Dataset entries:
==*==
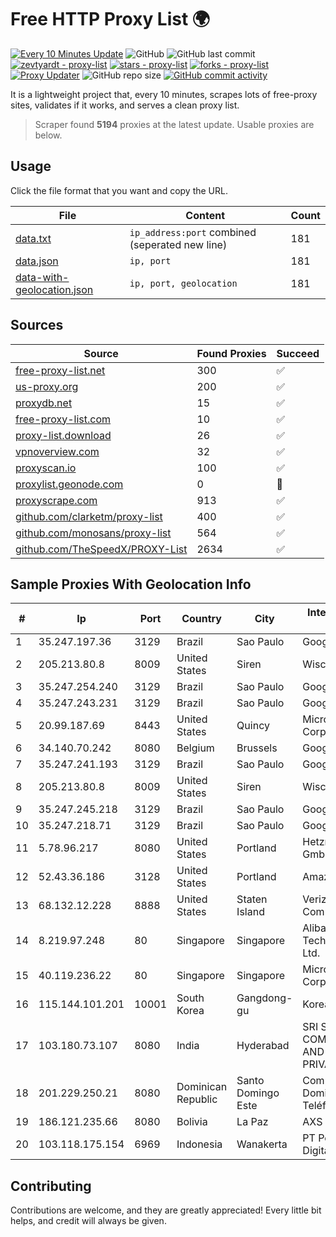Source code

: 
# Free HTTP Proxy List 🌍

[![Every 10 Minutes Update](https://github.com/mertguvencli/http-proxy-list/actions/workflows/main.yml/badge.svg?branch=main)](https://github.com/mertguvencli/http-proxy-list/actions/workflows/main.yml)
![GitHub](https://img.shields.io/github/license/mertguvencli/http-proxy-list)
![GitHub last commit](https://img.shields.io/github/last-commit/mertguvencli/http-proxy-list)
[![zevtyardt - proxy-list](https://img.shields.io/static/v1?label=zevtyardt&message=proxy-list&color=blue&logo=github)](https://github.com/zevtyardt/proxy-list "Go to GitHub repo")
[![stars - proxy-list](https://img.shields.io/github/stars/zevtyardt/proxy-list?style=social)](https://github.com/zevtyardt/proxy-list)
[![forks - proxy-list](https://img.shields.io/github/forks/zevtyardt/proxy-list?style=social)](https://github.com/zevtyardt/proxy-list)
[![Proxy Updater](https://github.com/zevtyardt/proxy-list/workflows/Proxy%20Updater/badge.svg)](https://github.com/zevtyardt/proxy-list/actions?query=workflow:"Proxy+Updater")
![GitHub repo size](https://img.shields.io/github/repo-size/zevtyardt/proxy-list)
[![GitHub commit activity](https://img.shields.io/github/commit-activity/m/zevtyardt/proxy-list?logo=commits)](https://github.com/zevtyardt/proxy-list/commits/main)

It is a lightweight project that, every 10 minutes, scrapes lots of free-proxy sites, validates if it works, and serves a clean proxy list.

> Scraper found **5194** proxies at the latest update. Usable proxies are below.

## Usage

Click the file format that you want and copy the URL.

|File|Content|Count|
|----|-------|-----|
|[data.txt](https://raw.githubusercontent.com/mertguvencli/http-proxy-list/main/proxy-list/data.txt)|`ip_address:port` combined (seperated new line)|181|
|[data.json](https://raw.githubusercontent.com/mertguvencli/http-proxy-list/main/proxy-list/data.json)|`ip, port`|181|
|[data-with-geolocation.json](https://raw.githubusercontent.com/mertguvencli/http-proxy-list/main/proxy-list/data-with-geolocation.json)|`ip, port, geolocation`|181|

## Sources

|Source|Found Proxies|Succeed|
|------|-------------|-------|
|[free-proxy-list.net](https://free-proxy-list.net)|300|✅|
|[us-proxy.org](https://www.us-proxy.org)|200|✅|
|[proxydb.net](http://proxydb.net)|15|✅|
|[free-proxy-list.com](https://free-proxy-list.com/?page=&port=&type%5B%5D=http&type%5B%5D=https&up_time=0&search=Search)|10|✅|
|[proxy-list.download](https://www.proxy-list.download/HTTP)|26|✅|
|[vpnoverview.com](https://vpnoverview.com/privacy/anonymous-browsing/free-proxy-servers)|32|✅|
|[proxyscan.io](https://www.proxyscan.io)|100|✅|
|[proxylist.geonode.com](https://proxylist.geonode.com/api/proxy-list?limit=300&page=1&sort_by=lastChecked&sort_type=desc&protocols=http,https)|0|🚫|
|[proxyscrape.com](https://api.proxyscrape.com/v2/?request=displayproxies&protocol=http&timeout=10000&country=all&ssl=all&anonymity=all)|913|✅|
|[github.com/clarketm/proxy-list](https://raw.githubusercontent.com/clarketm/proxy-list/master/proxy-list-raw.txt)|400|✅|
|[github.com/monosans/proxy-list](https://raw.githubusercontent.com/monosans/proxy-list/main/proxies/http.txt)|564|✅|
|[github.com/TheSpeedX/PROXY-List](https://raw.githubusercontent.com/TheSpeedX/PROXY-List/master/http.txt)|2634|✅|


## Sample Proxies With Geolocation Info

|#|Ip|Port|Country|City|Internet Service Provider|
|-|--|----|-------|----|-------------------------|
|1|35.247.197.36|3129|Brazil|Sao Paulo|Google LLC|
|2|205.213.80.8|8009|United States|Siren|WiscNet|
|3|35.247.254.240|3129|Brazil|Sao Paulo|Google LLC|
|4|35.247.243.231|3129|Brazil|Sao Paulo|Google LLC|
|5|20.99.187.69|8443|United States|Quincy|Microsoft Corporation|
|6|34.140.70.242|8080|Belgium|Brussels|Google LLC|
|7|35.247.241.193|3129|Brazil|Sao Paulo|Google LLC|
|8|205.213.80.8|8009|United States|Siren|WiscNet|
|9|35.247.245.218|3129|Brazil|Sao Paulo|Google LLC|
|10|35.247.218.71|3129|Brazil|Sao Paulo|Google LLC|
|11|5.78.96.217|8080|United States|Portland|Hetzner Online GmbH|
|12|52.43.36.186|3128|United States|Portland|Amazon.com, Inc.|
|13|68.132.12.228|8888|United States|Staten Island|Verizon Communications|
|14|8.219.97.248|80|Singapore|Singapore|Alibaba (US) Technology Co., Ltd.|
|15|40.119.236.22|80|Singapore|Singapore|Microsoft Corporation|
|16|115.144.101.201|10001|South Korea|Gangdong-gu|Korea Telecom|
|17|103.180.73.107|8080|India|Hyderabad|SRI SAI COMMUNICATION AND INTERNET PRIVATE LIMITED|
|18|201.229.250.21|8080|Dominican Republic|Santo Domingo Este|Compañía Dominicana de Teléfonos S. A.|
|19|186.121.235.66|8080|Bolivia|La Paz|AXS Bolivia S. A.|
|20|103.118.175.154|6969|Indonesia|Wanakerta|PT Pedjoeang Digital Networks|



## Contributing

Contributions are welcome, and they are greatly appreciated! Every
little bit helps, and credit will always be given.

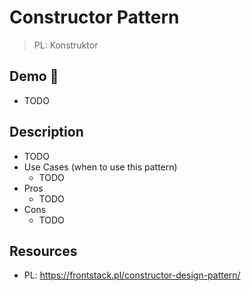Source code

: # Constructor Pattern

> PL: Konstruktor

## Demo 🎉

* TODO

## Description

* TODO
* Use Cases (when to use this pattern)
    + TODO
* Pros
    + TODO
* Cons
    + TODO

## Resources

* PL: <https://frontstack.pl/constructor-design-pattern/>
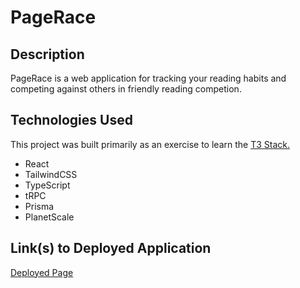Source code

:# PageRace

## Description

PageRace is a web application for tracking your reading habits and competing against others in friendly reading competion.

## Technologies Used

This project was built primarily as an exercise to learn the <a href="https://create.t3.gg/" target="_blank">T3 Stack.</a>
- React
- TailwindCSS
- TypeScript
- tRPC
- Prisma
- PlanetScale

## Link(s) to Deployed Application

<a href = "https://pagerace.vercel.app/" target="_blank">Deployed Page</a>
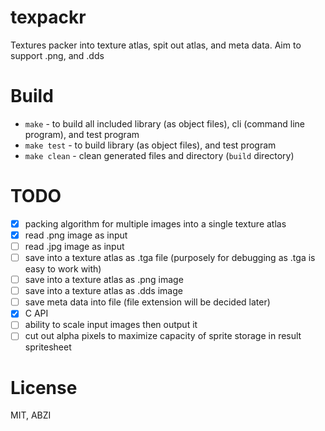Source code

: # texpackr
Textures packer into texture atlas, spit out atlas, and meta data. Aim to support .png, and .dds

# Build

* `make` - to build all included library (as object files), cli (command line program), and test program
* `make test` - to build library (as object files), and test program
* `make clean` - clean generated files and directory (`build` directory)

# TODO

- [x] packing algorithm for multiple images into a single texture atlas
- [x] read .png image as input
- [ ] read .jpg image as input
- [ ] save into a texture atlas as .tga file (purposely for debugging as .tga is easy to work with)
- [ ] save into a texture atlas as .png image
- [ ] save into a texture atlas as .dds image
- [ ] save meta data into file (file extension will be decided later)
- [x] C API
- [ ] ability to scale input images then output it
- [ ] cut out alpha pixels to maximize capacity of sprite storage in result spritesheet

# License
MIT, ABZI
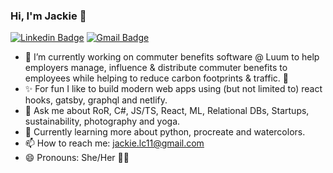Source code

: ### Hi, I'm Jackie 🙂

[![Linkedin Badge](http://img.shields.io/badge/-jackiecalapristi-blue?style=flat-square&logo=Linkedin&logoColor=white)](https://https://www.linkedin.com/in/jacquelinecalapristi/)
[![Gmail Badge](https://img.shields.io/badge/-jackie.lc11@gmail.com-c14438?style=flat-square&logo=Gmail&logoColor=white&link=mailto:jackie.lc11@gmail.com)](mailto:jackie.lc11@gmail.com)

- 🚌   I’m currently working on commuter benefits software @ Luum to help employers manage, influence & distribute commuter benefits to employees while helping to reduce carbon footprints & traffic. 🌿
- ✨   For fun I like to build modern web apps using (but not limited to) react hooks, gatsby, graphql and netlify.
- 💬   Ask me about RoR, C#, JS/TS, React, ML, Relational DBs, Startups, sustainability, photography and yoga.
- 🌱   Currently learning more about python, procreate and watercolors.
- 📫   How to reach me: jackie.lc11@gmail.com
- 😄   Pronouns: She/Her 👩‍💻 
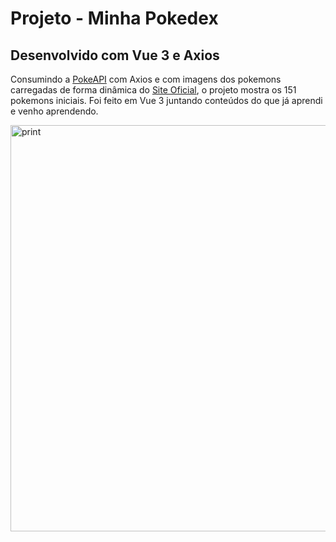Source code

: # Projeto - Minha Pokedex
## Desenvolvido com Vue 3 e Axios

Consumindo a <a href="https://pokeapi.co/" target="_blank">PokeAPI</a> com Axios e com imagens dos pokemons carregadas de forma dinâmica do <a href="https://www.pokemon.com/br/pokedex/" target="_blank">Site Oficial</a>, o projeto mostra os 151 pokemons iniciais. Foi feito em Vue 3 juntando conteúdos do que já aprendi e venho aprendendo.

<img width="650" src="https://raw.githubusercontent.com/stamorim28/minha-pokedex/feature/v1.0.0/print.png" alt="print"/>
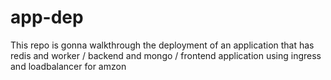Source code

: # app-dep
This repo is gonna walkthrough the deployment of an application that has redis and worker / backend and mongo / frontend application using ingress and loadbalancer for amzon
==*==
* **What the exercise asks**
Copy out the lines again, starting at the line that contains "## Contributing" and ending at the line that contains "## Resources", with both of those lines included. Leave out the pictures.

* **Answer area**
## Contributing

Contributions are welcome, and they are greatly appreciated! Every
little bit helps, and credit will always be given.

Source code

: # Constructor Pattern

> PL: Konstruktor

## Demo 🎉

* TODO

## Description

* TODO
* Use Cases (when to use this pattern)
    + TODO
* Pros
    + TODO
* Cons
    + TODO

## Resources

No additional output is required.